**Exercise goal:** With the images left out, print every entry that follows exactly.

**The data:**
----
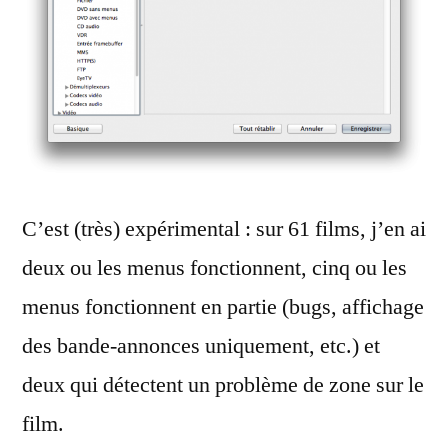
C’est (très) expérimental : sur 61 films, j’en ai
deux ou les menus fonctionnent, cinq ou les
menus fonctionnent en partie (bugs, affichage
des bande-annonces uniquement, etc.) et
deux qui détectent un problème de zone sur le
film.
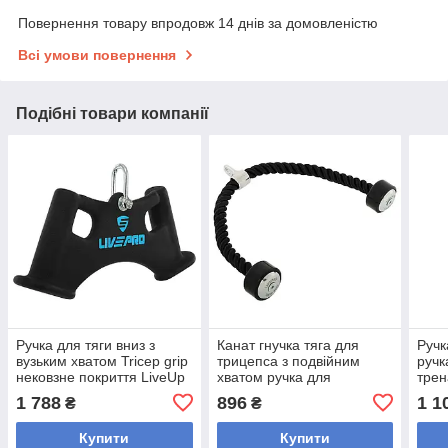
Повернення товару впродовж 14 днів за домовленістю
Всі умови повернення
Подібні товари компанії
Ручка для тяги вниз з
Канат гнучка тяга для
Ручк
вузьким хватом Tricep grip
трицепса з подвійним
ручк
нековзне покриття LiveUp
хватом ручка для
трен
LP8325 Trices grip
блокового тренажера
LP81
1 788
896
1 1
₴
₴
LiveUp LP8720 (тросяг із
вага
нейлону,
Купити
Купити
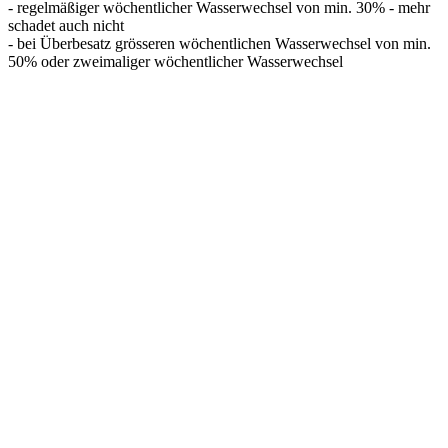
- regelmäßiger wöchentlicher Wasserwechsel von min. 30% - mehr
schadet auch nicht
- bei Überbesatz grösseren wöchentlichen Wasserwechsel von min.
50% oder zweimaliger wöchentlicher Wasserwechsel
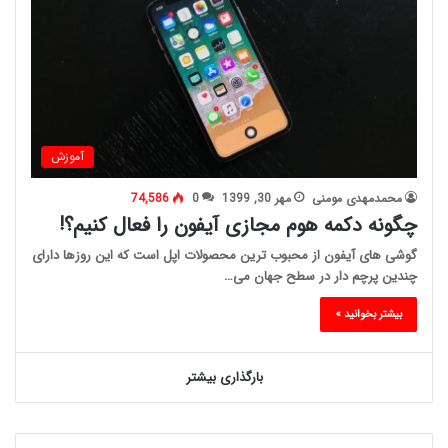
آموزش
محمدمهدی مومنی
مهر 30, 1399
0
74,586
چگونه دکمه هوم مجازی آیفون را فعال کنیم؟!
گوشی های آیفون از محبوب ترین محصولات اپل است که این روزها دارای
چندین پرچم دار در سطح جهان می…
بیشتر بخوانید »
بارگذاری بیشتر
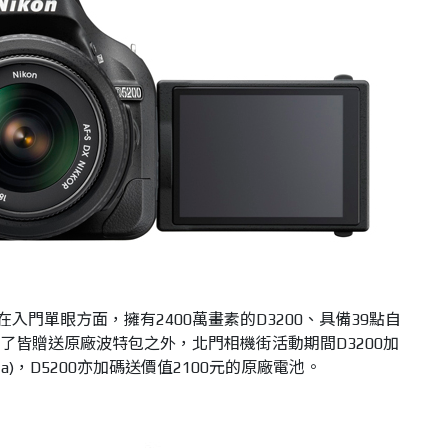
 在入門單眼方面，擁有2400萬畫素的D3200、具備39點自
除了皆贈送原廠波特包之外，北門相機街活動期間D3200加
a)，D5200亦加碼送價值2100元的原廠電池。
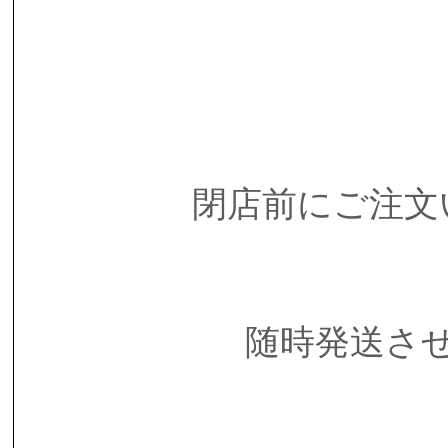
閉店前にご注文
随時発送さ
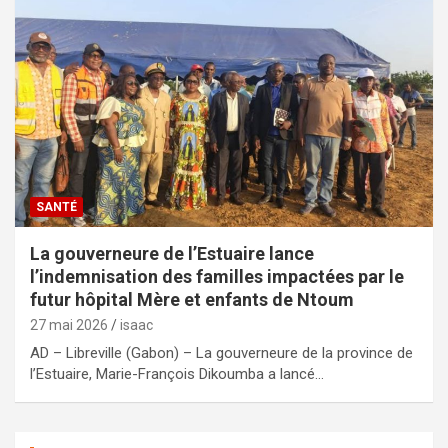
SANTÉ
La gouverneure de l’Estuaire lance
l’indemnisation des familles impactées par le
futur hôpital Mère et enfants de Ntoum
27 mai 2026
isaac
AD – Libreville (Gabon) – La gouverneure de la province de
l’Estuaire, Marie-François Dikoumba a lancé…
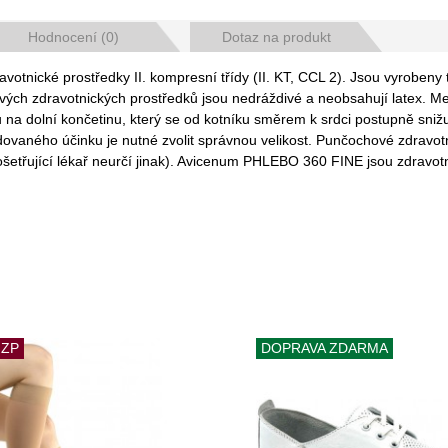
Hodnocení (0)
Dotaz na produkt
ické prostředky II. kompresní třídy (II. KT, CCL 2). Jsou vyrobeny te
vých zdravotnických prostředků jsou nedráždivé a neobsahují latex.
dolní končetinu, který se od kotníku směrem k srdci postupně snižuje. 
ného účinku je nutné zvolit správnou velikost. Punčochové zdravotnick
 ošetřující lékař neurčí jinak). Avicenum PHLEBO 360 FINE jsou zdravo
 ZP
DOPRAVA ZDARMA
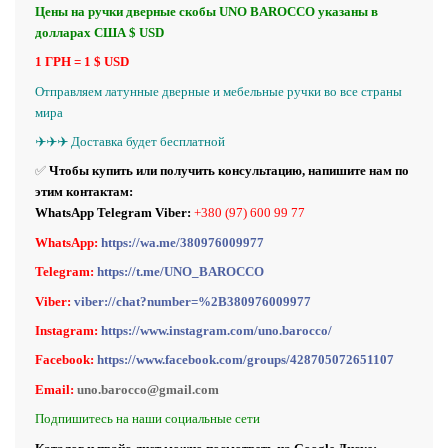
Цены на ручки дверные скобы UNO BAROCCO указаны в
долларах США $ USD
1 ГРН = 1 $ USD
Отправляем латунные дверные и мебельные ручки во все страны
мира
✈️✈️✈️ Доставка будет бесплатной
✅
Чтобы купить или получить консультацию, напишите нам по
этим контактам:
WhatsApp Telegram Viber:
+380 (97) 600 99 77
WhatsApp:
https://wa.me/380976009977
Telegram:
https://t.me/UNO_BAROCCO
Viber:
viber://chat?number=%2B380976009977
Instagram:
https://www.instagram.com/uno.barocco/
Facebook:
https://www.facebook.com/groups/428705072651107
Email:
uno.barocco@gmail.com
Подпишитесь на наши социальные сети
----
**Answer to this problem:**
C’est (très) expérimental : sur 61 films, j’en ai
deux ou les menus fonctionnent, cinq ou les
menus fonctionnent en partie (bugs, affichage
des bande-annonces uniquement, etc.) et
deux qui détectent un problème de zone sur le
film.
Повернення товару впродовж 14 днів за домовленістю
Всі умови повернення
Подібні товари компанії
Ручка для тяги вниз з
Канат гнучка тяга для
Ручк
вузьким хватом Tricep grip
трицепса з подвійним
ручк
нековзне покриття LiveUp
хватом ручка для
трен
LP8325 Trices grip
блокового тренажера
LP81
1 788
896
1 1
₴
₴
LiveUp LP8720 (тросяг із
вага
нейлону,
Купити
Купити
- regelmäßiger wöchentlicher Wasserwechsel von min. 30% - mehr
schadet auch nicht
- bei Überbesatz grösseren wöchentlichen Wasserwechsel von min.
50% oder zweimaliger wöchentlicher Wasserwechsel
آموزش
محمدمهدی مومنی
مهر 30, 1399
0
74,586
چگونه دکمه هوم مجازی آیفون را فعال کنیم؟!
گوشی های آیفون از محبوب ترین محصولات اپل است که این روزها دارای
چندین پرچم دار در سطح جهان می…
بیشتر بخوانید »
بارگذاری بیشتر
 在入門單眼方面，擁有2400萬畫素的D3200、具備39點自
除了皆贈送原廠波特包之外，北門相機街活動期間D3200加
a)，D5200亦加碼送價值2100元的原廠電池。
閉店前にご注文
随時発送さ
SANTÉ
La gouverneure de l’Estuaire lance
l’indemnisation des familles impactées par le
futur hôpital Mère et enfants de Ntoum
27 mai 2026
isaac
AD – Libreville (Gabon) – La gouverneure de la province de
l’Estuaire, Marie-François Dikoumba a lancé…
Hodnocení (0)
Dotaz na produkt
ické prostředky II. kompresní třídy (II. KT, CCL 2). Jsou vyrobeny te
vých zdravotnických prostředků jsou nedráždivé a neobsahují latex.
dolní končetinu, který se od kotníku směrem k srdci postupně snižuje. 
ného účinku je nutné zvolit správnou velikost. Punčochové zdravotnick
 ošetřující lékař neurčí jinak). Avicenum PHLEBO 360 FINE jsou zdravo
 ZP
DOPRAVA ZDARMA
Цены на ручки дверные скобы UNO BAROCCO указаны в
долларах США $ USD
1 ГРН = 1 $ USD
Отправляем латунные дверные и мебельные ручки во все страны
мира
✈️✈️✈️ Доставка будет бесплатной
✅
Чтобы купить или получить консультацию, напишите нам по
этим контактам:
WhatsApp Telegram Viber:
+380 (97) 600 99 77
WhatsApp:
https://wa.me/380976009977
Telegram:
https://t.me/UNO_BAROCCO
Viber:
viber://chat?number=%2B380976009977
Instagram:
https://www.instagram.com/uno.barocco/
Facebook:
https://www.facebook.com/groups/428705072651107
Email:
uno.barocco@gmail.com
Подпишитесь на наши социальные сети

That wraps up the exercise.